Afonso pousou a colher no copo do sorvete e encarou sério o amigo.
-Vai dar de Robin Willians pra cima de mim, gênio indomável?
Lúcio riu de novo, mas não falou nada. Encarou Afonso como quem aponta uma obviedade. Afonso suspirou:
-Não... Claro que não. Não tá tudo bem. Tá o oposto de tudo bem. O tudo bem tá aqui: - Ele disse erguendo a mão trinta centímetros acima da cabeça.
-E eu tô aqui. - Continuou baixando a mão rente ao chão entre os pés.
-É... Dá pra ver. Que merda... E o que tu vai fazer?
-O que que eu vou fazer... Eu vou fazer o que eu sempre faço nessas situações. Eu vou continuar tocando em frente, fazendo as minhas coisas. Vou me lamuriar feito uma velha, encher o saco dos meus amigos com a minha cara de bunda, evitar a estagnação apenas reagindo ao mundo, e tentar evitar canudinhos, pantufas, super-heróis, cinema, RPG, Star-Wars e tudo mais...

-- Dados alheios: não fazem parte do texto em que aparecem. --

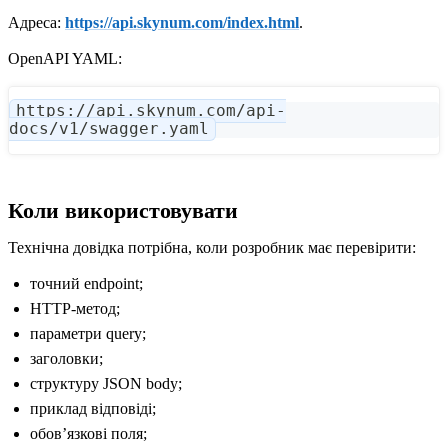
Адреса:
https://api.skynum.com/index.html
.
OpenAPI YAML:
https://api.skynum.com/api-
docs/v1/swagger.yaml
Коли використовувати
Технічна довідка потрібна, коли розробник має перевірити:
точний endpoint;
HTTP-метод;
параметри query;
заголовки;
структуру JSON body;
приклад відповіді;
обовʼязкові поля;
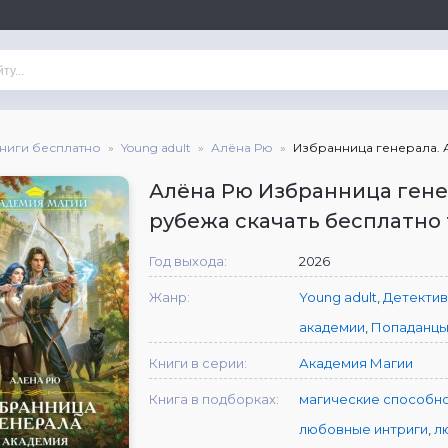
книги бесплатно
Young adult
Алёна Рю
Избранница генерала. 
Алёна Рю Избранница гене
рубежа скачать бесплатно 
Год выхода:
2026
Жанр:
Young adult
,
Детектив
академии
,
Попаданц
Книги в серии:
Академия Магии
Книга в подборках:
магические способн
любовные интриги
,
л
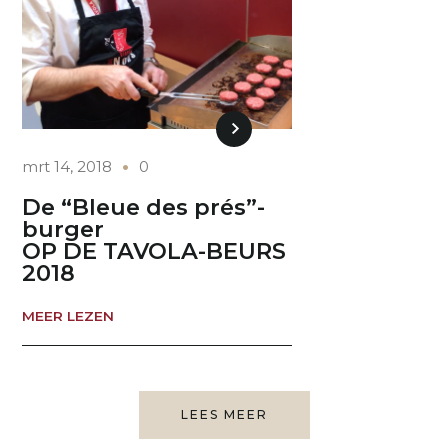
mrt 14, 2018
0
De “Bleue des prés”-
burger
OP DE TAVOLA-BEURS
2018
MEER LEZEN
LEES MEER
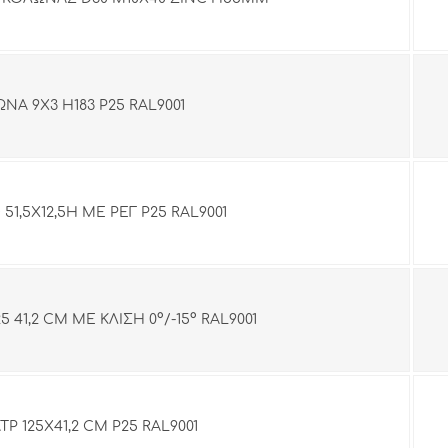
ΝΑ 9Χ3 Η183 Ρ25 RAL9001
51,5Χ12,5Η ΜΕ ΡΕΓ Ρ25 RAL9001
 41,2 CM ΜΕ ΚΛΙΣΗ 0°/-15° RAL9001
ΤΡ 125Χ41,2 CM Ρ25 RAL9001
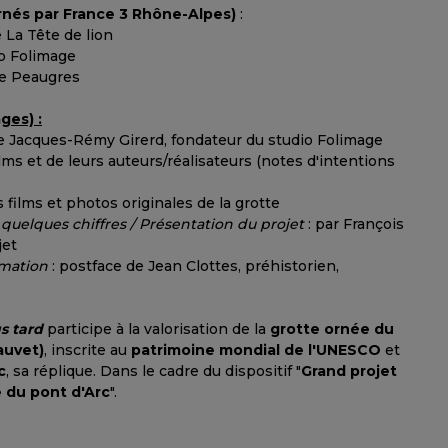
rnés par France 3 Rhône-Alpes)
:
e La Tête de lion
io Folimage
de Peaugres
ges) :
 Jacques-Rémy Girerd, fondateur du studio Folimage
lms et de leurs auteurs/réalisateurs (notes d'intentions
s films et photos originales de la grotte
 quelques chiffres / Présentation du projet
: par François
jet
imation
: postface de Jean Clottes, préhistorien,
s tard
participe à la valorisation de la
grotte ornée du
auvet)
, inscrite au
patrimoine mondial de l'UNESCO
et
c
, sa réplique. Dans le cadre du dispositif "
Grand projet
 du pont d'Arc
".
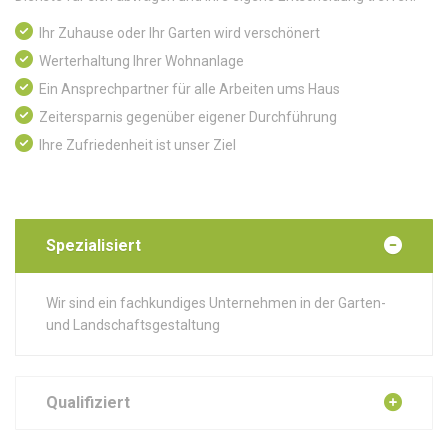
Ihr Zuhause oder Ihr Garten wird verschönert
Werterhaltung Ihrer Wohnanlage
Ein Ansprechpartner für alle Arbeiten ums Haus
Zeitersparnis gegenüber eigener Durchführung
Ihre Zufriedenheit ist unser Ziel
Spezialisiert
Wir sind ein fachkundiges Unternehmen in der Garten-
und Landschaftsgestaltung
Qualifiziert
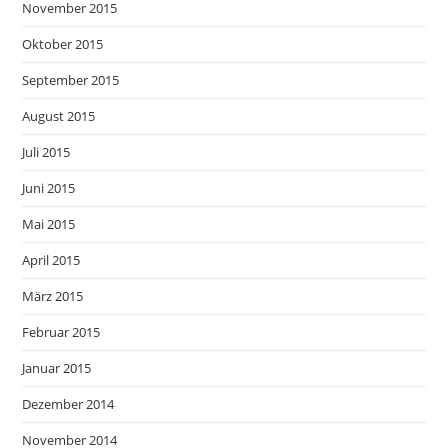
November 2015
Oktober 2015
September 2015
August 2015
Juli 2015
Juni 2015
Mai 2015
April 2015
März 2015
Februar 2015
Januar 2015
Dezember 2014
November 2014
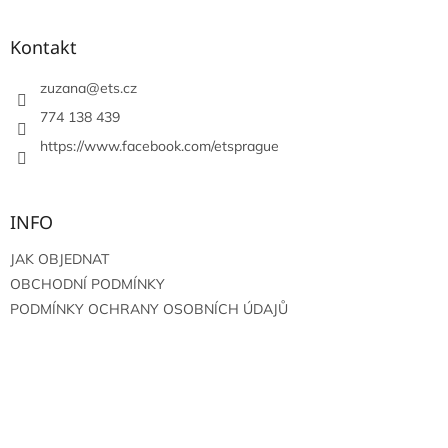
á
p
a
Kontakt
t
í
zuzana
@
ets.cz
774 138 439
https://www.facebook.com/etsprague
INFO
JAK OBJEDNAT
OBCHODNÍ PODMÍNKY
PODMÍNKY OCHRANY OSOBNÍCH ÚDAJŮ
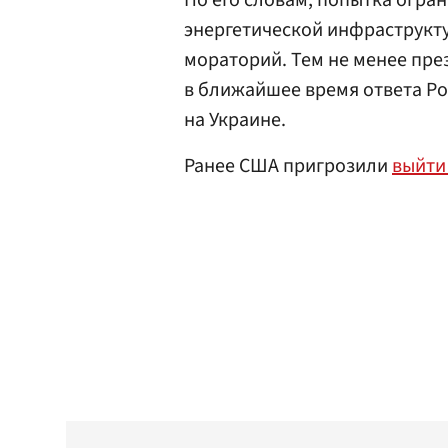
По его словам, попытка огра
энергетической инфраструкт
мораторий. Тем не менее пр
в ближайшее время ответа Р
на Украине.
Ранее США пригрозили
выйти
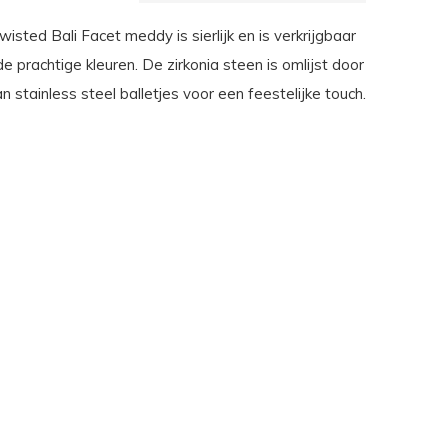
sted Bali Facet meddy is sierlijk en is verkrijgbaar
nde prachtige kleuren. De zirkonia steen is omlijst door
n stainless steel balletjes voor een feestelijke touch.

Lúcio encarou Afonso com uma expressão de incredulidade. Afonso suspirou:
-É... Eu sei...
-E não tem outro jeito?
-Não. Não tem. Não tem por que eu não sei ser diferente. Não tem por que eu sou a porra do produto do meu ambiente. Se eu fosse Frank Costello e meu ambiente fosse um produto de mim, talvez tivesse jeito, mas não é o caso. Eu sou quem eu sou. Eu sou quem eu posso ser. Não é muito, mas é o que dá. E isso não é o bastante. Eu sabia que não era, todos os meus instintos diziam que não era, mas eu ainda assim, ignorei tudo o que eu sei a respeito de tudo, e tentei um salto de fé...
-De fé? Tu?
-Te fode.
Os dois riram.
Lúcio suspirou enquanto Afonso mexia o sorvete já em estado mais pra líquido do que sólido dentro do copo. Tomou fôlego e abriu a boca:
-E se...
-Não. - Interrompeu Afonso. -Nós passamos da fase do "E se". Acho até que já tem mais gente na parada.
-Isso é linguagem da prisão? - Riu Lúcio.
Afonso riu, também. Olharam pra distância. O céu já estava escuro, apenas com rajadas de cor de laranja e rosa junto ao horizonte.
-Vamo indo? - Perguntou Afonso.
-Vamos. - Assentiu Lúcio, levantando-se e jogando o seu resto de sorvete na lixeira. Afonso se levantou e foi acompanhando o amigo carregando o que ainda restava de sorvete em seu copo consigo.
-Tu ainda vai comer esse troço derretido? - Perguntou Lúcio.
-Eu vou levar ele pra casa. Vou colocar no freezer em potência alta, deixar estar, e torcer pra que ele esteja apresentável amanhã, e quem sabe, eu, ou outra pessoa queira ele...
Lúcio sorriu colocando a mão no ombro do amigo:
-Que analogia mais gay.
-Vai te foder. - Replicou Afonso, rindo.